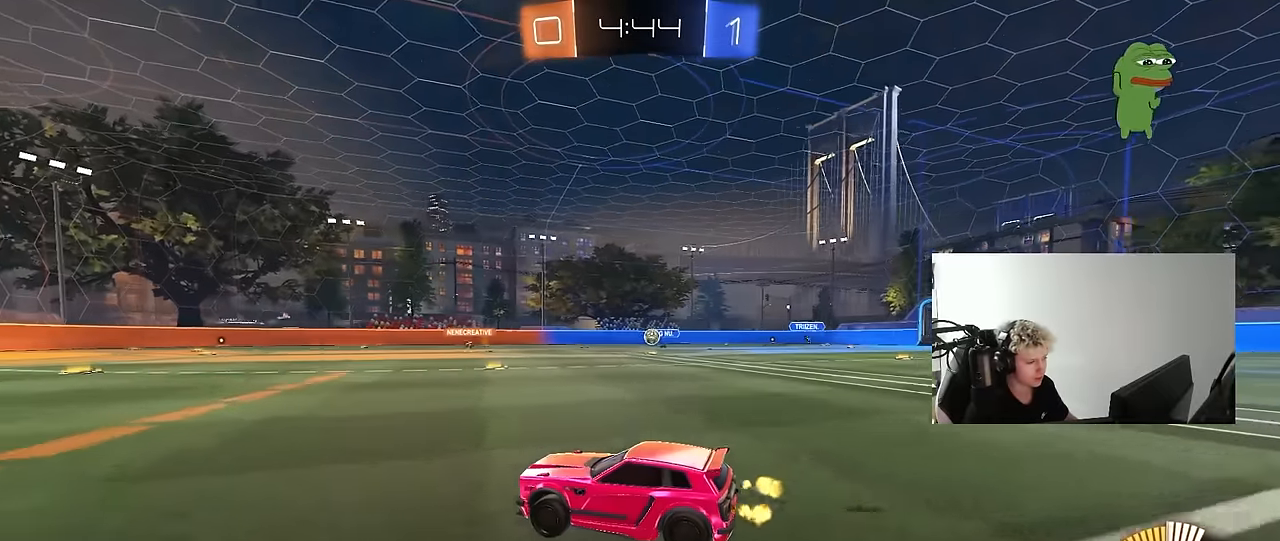
{"keys": ["d", "w"], "mouse": ["left"], "mouse_move": "still", "events": [[67, "d", "down"], [117, "mouse_left", "down"], [217, "d", "up"], [350, "mouse_left", "up"], [450, "d", "down"], [500, "mouse_left", "down"]]}
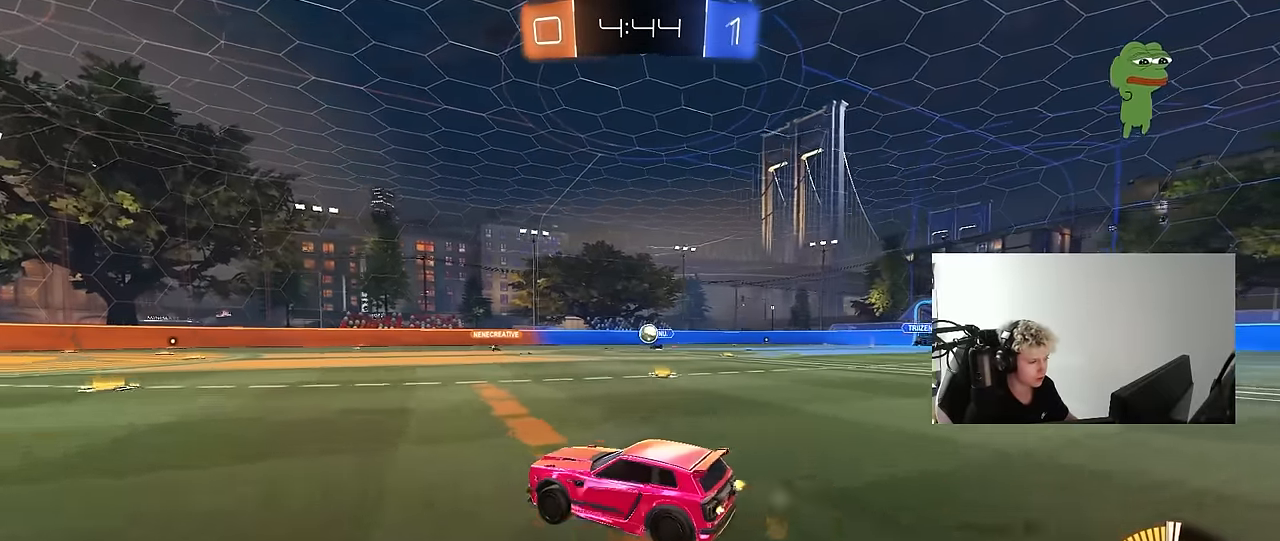
{"keys": ["d", "w"], "mouse": [], "mouse_move": "still", "events": [[50, "d", "up"], [233, "a", "down"], [233, "mouse_left", "up"], [367, "a", "up"], [467, "d", "down"]]}
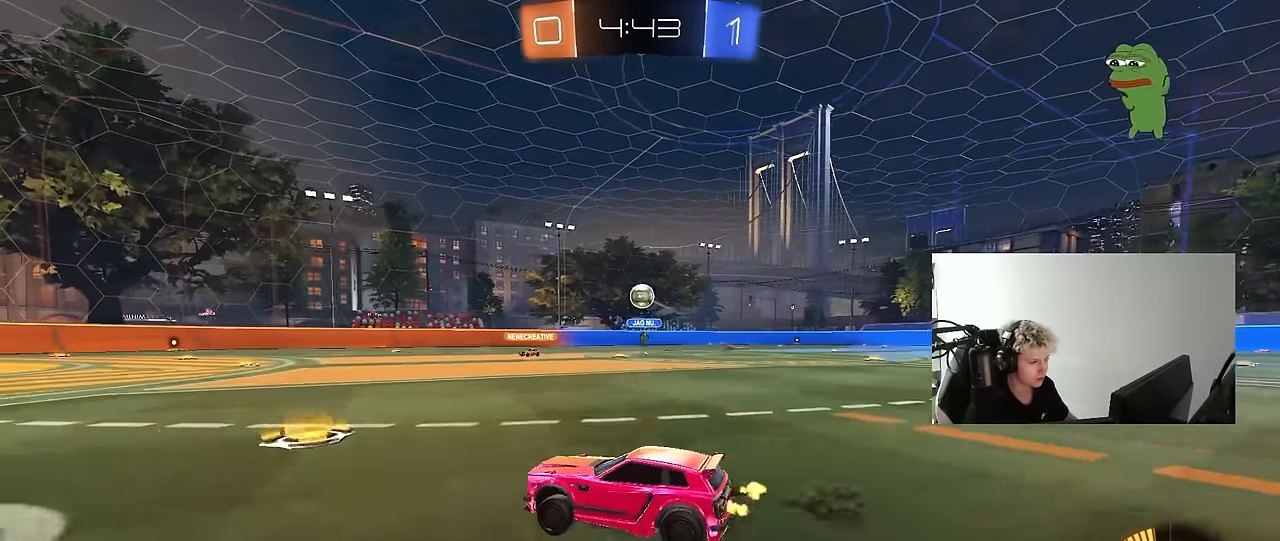
{"keys": [], "mouse": ["left", "right"], "mouse_move": "up", "events": [[150, "w", "up"], [250, "d", "up"], [250, "mouse_right", "down"], [250, "s", "down"], [283, "a", "down"], [283, "mouse_left", "down"], [433, "a", "up"], [433, "s", "up"]]}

^^^^^^^^

◆ **WORK INSTRUCTION**
Each line above has to be returned exactly. Drop the pictures.

◆ **ANSWER TO THIS TASK**
{"keys": ["d", "w"], "mouse": ["left"], "mouse_move": "still", "events": [[67, "d", "down"], [117, "mouse_left", "down"], [217, "d", "up"], [350, "mouse_left", "up"], [450, "d", "down"], [500, "mouse_left", "down"]]}
{"keys": ["d", "w"], "mouse": [], "mouse_move": "still", "events": [[50, "d", "up"], [233, "a", "down"], [233, "mouse_left", "up"], [367, "a", "up"], [467, "d", "down"]]}
{"keys": [], "mouse": ["left", "right"], "mouse_move": "up", "events": [[150, "w", "up"], [250, "d", "up"], [250, "mouse_right", "down"], [250, "s", "down"], [283, "a", "down"], [283, "mouse_left", "down"], [433, "a", "up"], [433, "s", "up"]]}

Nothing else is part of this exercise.